Dataset items
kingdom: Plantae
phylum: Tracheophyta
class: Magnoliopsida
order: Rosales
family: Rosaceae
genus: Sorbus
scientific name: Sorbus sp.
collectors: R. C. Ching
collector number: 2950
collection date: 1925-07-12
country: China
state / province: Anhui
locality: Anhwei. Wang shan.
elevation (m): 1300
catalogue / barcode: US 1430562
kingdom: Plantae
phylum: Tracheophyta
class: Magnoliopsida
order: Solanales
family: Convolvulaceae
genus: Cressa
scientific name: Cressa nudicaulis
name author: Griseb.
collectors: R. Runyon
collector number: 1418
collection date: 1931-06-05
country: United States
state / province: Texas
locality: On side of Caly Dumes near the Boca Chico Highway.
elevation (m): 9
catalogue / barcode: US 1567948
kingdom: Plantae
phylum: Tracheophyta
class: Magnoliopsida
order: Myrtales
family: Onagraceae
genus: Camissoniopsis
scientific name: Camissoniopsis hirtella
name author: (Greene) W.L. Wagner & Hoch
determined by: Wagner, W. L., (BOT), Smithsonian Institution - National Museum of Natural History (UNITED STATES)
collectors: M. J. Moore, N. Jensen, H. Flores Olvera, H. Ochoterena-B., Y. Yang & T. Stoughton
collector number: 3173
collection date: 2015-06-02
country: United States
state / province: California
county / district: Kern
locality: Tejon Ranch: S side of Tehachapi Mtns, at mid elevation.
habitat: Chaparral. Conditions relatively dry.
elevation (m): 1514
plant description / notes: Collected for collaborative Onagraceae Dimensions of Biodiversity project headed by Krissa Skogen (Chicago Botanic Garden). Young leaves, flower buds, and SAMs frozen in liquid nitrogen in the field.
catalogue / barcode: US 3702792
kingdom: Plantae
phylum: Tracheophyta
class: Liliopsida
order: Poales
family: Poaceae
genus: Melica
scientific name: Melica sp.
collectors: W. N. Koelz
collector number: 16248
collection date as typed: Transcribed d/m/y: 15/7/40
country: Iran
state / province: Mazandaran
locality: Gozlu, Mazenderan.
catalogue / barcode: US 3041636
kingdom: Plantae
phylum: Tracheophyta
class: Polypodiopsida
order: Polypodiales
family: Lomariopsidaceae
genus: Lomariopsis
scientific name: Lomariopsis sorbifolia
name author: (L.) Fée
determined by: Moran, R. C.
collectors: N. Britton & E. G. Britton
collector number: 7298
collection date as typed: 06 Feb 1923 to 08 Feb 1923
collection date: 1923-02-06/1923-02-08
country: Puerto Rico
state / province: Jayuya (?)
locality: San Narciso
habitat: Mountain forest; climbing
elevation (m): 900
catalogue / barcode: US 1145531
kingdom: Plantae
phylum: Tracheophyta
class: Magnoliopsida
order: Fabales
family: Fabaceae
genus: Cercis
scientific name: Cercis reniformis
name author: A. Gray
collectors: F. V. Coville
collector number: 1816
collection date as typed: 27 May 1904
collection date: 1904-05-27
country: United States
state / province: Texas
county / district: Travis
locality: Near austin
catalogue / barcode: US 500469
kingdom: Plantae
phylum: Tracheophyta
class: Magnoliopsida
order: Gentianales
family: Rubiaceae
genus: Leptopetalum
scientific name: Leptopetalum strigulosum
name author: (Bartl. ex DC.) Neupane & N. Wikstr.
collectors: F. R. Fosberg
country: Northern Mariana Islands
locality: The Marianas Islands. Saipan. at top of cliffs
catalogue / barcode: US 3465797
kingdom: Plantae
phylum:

Given task →
Copy the rows above word for word, from the very first line down to and including the line that contains "determined by: Wagner, W.".

Answer to this task →
kingdom: Plantae
phylum: Tracheophyta
class: Magnoliopsida
order: Rosales
family: Rosaceae
genus: Sorbus
scientific name: Sorbus sp.
collectors: R. C. Ching
collector number: 2950
collection date: 1925-07-12
country: China
state / province: Anhui
locality: Anhwei. Wang shan.
elevation (m): 1300
catalogue / barcode: US 1430562
kingdom: Plantae
phylum: Tracheophyta
class: Magnoliopsida
order: Solanales
family: Convolvulaceae
genus: Cressa
scientific name: Cressa nudicaulis
name author: Griseb.
collectors: R. Runyon
collector number: 1418
collection date: 1931-06-05
country: United States
state / province: Texas
locality: On side of Caly Dumes near the Boca Chico Highway.
elevation (m): 9
catalogue / barcode: US 1567948
kingdom: Plantae
phylum: Tracheophyta
class: Magnoliopsida
order: Myrtales
family: Onagraceae
genus: Camissoniopsis
scientific name: Camissoniopsis hirtella
name author: (Greene) W.L. Wagner & Hoch
determined by: Wagner, W. L., (BOT), Smithsonian Institution - National Museum of Natural History (UNITED STATES)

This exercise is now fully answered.